• _Problem requirements_: Present the data once more in exactly its original form.

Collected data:
= = = =
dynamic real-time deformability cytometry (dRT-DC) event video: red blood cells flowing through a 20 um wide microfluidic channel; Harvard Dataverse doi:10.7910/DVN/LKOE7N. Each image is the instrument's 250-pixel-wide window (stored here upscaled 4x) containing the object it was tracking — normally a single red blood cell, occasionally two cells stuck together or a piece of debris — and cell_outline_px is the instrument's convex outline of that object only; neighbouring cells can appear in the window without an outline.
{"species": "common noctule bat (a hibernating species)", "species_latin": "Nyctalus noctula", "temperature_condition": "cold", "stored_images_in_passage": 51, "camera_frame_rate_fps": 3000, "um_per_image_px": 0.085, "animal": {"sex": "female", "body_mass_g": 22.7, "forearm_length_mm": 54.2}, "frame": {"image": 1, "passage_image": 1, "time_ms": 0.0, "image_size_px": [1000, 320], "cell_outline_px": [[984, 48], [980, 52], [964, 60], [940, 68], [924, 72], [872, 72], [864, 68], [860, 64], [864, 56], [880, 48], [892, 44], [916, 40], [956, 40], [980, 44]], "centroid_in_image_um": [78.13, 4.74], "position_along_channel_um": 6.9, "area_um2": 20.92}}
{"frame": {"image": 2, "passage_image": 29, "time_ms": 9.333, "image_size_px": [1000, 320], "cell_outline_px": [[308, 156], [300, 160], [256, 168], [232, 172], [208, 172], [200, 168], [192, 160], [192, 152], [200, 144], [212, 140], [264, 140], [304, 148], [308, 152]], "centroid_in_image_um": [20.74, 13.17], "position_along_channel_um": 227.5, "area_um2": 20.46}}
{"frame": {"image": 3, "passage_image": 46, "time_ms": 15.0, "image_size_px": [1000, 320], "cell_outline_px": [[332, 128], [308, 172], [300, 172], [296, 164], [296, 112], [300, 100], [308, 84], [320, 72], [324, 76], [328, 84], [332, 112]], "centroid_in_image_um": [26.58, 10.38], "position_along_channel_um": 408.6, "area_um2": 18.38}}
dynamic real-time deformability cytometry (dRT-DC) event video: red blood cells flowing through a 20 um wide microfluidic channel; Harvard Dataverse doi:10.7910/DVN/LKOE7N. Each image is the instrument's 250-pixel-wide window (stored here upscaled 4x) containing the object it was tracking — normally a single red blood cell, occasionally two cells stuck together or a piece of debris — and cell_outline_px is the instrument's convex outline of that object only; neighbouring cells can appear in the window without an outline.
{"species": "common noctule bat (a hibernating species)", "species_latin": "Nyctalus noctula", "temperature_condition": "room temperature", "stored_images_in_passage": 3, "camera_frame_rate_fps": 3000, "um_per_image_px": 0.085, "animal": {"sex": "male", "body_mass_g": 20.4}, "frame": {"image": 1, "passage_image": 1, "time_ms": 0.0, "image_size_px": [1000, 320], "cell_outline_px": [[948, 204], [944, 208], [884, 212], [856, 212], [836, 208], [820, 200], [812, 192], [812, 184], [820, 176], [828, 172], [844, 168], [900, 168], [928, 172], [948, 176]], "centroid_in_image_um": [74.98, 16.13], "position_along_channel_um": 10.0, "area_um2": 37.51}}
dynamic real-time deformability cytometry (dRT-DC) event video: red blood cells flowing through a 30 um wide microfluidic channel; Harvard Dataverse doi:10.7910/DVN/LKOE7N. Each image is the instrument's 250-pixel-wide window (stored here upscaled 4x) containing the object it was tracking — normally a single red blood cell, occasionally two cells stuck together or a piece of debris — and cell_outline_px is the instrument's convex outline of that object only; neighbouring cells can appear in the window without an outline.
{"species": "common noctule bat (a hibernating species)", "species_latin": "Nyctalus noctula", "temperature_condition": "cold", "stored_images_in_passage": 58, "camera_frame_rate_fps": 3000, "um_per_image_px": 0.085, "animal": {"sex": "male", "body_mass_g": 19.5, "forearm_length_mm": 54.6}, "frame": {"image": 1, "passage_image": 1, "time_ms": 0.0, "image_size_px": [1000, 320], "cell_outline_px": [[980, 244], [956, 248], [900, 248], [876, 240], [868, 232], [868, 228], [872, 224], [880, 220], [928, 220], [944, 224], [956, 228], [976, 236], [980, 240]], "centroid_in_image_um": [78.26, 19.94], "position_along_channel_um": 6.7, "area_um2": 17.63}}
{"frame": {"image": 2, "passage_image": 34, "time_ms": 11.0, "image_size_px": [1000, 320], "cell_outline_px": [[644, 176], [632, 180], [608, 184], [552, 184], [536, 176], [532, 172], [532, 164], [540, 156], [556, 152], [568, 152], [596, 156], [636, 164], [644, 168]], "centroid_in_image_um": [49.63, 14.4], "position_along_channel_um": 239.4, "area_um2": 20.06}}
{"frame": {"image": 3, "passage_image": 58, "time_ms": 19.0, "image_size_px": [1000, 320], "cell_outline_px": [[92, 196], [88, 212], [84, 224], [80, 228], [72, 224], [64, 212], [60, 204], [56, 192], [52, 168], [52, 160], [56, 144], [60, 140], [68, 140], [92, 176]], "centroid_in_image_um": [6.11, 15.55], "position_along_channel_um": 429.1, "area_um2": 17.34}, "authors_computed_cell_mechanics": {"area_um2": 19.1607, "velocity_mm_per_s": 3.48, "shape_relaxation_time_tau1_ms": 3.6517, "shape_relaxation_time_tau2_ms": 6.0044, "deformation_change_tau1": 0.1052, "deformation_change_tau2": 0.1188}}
= = = =
• _Solution for this task_:
dynamic real-time deformability cytometry (dRT-DC) event video: red blood cells flowing through a 20 um wide microfluidic channel; Harvard Dataverse doi:10.7910/DVN/LKOE7N. Each image is the instrument's 250-pixel-wide window (stored here upscaled 4x) containing the object it was tracking — normally a single red blood cell, occasionally two cells stuck together or a piece of debris — and cell_outline_px is the instrument's convex outline of that object only; neighbouring cells can appear in the window without an outline.
{"species": "common noctule bat (a hibernating species)", "species_latin": "Nyctalus noctula", "temperature_condition": "cold", "stored_images_in_passage": 51, "camera_frame_rate_fps": 3000, "um_per_image_px": 0.085, "animal": {"sex": "female", "body_mass_g": 22.7, "forearm_length_mm": 54.2}, "frame": {"image": 1, "passage_image": 1, "time_ms": 0.0, "image_size_px": [1000, 320], "cell_outline_px": [[984, 48], [980, 52], [964, 60], [940, 68], [924, 72], [872, 72], [864, 68], [860, 64], [864, 56], [880, 48], [892, 44], [916, 40], [956, 40], [980, 44]], "centroid_in_image_um": [78.13, 4.74], "position_along_channel_um": 6.9, "area_um2": 20.92}}
{"frame": {"image": 2, "passage_image": 29, "time_ms": 9.333, "image_size_px": [1000, 320], "cell_outline_px": [[308, 156], [300, 160], [256, 168], [232, 172], [208, 172], [200, 168], [192, 160], [192, 152], [200, 144], [212, 140], [264, 140], [304, 148], [308, 152]], "centroid_in_image_um": [20.74, 13.17], "position_along_channel_um": 227.5, "area_um2": 20.46}}
{"frame": {"image": 3, "passage_image": 46, "time_ms": 15.0, "image_size_px": [1000, 320], "cell_outline_px": [[332, 128], [308, 172], [300, 172], [296, 164], [296, 112], [300, 100], [308, 84], [320, 72], [324, 76], [328, 84], [332, 112]], "centroid_in_image_um": [26.58, 10.38], "position_along_channel_um": 408.6, "area_um2": 18.38}}
dynamic real-time deformability cytometry (dRT-DC) event video: red blood cells flowing through a 20 um wide microfluidic channel; Harvard Dataverse doi:10.7910/DVN/LKOE7N. Each image is the instrument's 250-pixel-wide window (stored here upscaled 4x) containing the object it was tracking — normally a single red blood cell, occasionally two cells stuck together or a piece of debris — and cell_outline_px is the instrument's convex outline of that object only; neighbouring cells can appear in the window without an outline.
{"species": "common noctule bat (a hibernating species)", "species_latin": "Nyctalus noctula", "temperature_condition": "room temperature", "stored_images_in_passage": 3, "camera_frame_rate_fps": 3000, "um_per_image_px": 0.085, "animal": {"sex": "male", "body_mass_g": 20.4}, "frame": {"image": 1, "passage_image": 1, "time_ms": 0.0, "image_size_px": [1000, 320], "cell_outline_px": [[948, 204], [944, 208], [884, 212], [856, 212], [836, 208], [820, 200], [812, 192], [812, 184], [820, 176], [828, 172], [844, 168], [900, 168], [928, 172], [948, 176]], "centroid_in_image_um": [74.98, 16.13], "position_along_channel_um": 10.0, "area_um2": 37.51}}
dynamic real-time deformability cytometry (dRT-DC) event video: red blood cells flowing through a 30 um wide microfluidic channel; Harvard Dataverse doi:10.7910/DVN/LKOE7N. Each image is the instrument's 250-pixel-wide window (stored here upscaled 4x) containing the object it was tracking — normally a single red blood cell, occasionally two cells stuck together or a piece of debris — and cell_outline_px is the instrument's convex outline of that object only; neighbouring cells can appear in the window without an outline.
{"species": "common noctule bat (a hibernating species)", "species_latin": "Nyctalus noctula", "temperature_condition": "cold", "stored_images_in_passage": 58, "camera_frame_rate_fps": 3000, "um_per_image_px": 0.085, "animal": {"sex": "male", "body_mass_g": 19.5, "forearm_length_mm": 54.6}, "frame": {"image": 1, "passage_image": 1, "time_ms": 0.0, "image_size_px": [1000, 320], "cell_outline_px": [[980, 244], [956, 248], [900, 248], [876, 240], [868, 232], [868, 228], [872, 224], [880, 220], [928, 220], [944, 224], [956, 228], [976, 236], [980, 240]], "centroid_in_image_um": [78.26, 19.94], "position_along_channel_um": 6.7, "area_um2": 17.63}}
{"frame": {"image": 2, "passage_image": 34, "time_ms": 11.0, "image_size_px": [1000, 320], "cell_outline_px": [[644, 176], [632, 180], [608, 184], [552, 184], [536, 176], [532, 172], [532, 164], [540, 156], [556, 152], [568, 152], [596, 156], [636, 164], [644, 168]], "centroid_in_image_um": [49.63, 14.4], "position_along_channel_um": 239.4, "area_um2": 20.06}}
{"frame": {"image": 3, "passage_image": 58, "time_ms": 19.0, "image_size_px": [1000, 320], "cell_outline_px": [[92, 196], [88, 212], [84, 224], [80, 228], [72, 224], [64, 212], [60, 204], [56, 192], [52, 168], [52, 160], [56, 144], [60, 140], [68, 140], [92, 176]], "centroid_in_image_um": [6.11, 15.55], "position_along_channel_um": 429.1, "area_um2": 17.34}, "authors_computed_cell_mechanics": {"area_um2": 19.1607, "velocity_mm_per_s": 3.48, "shape_relaxation_time_tau1_ms": 3.6517, "shape_relaxation_time_tau2_ms": 6.0044, "deformation_change_tau1": 0.1052, "deformation_change_tau2": 0.1188}}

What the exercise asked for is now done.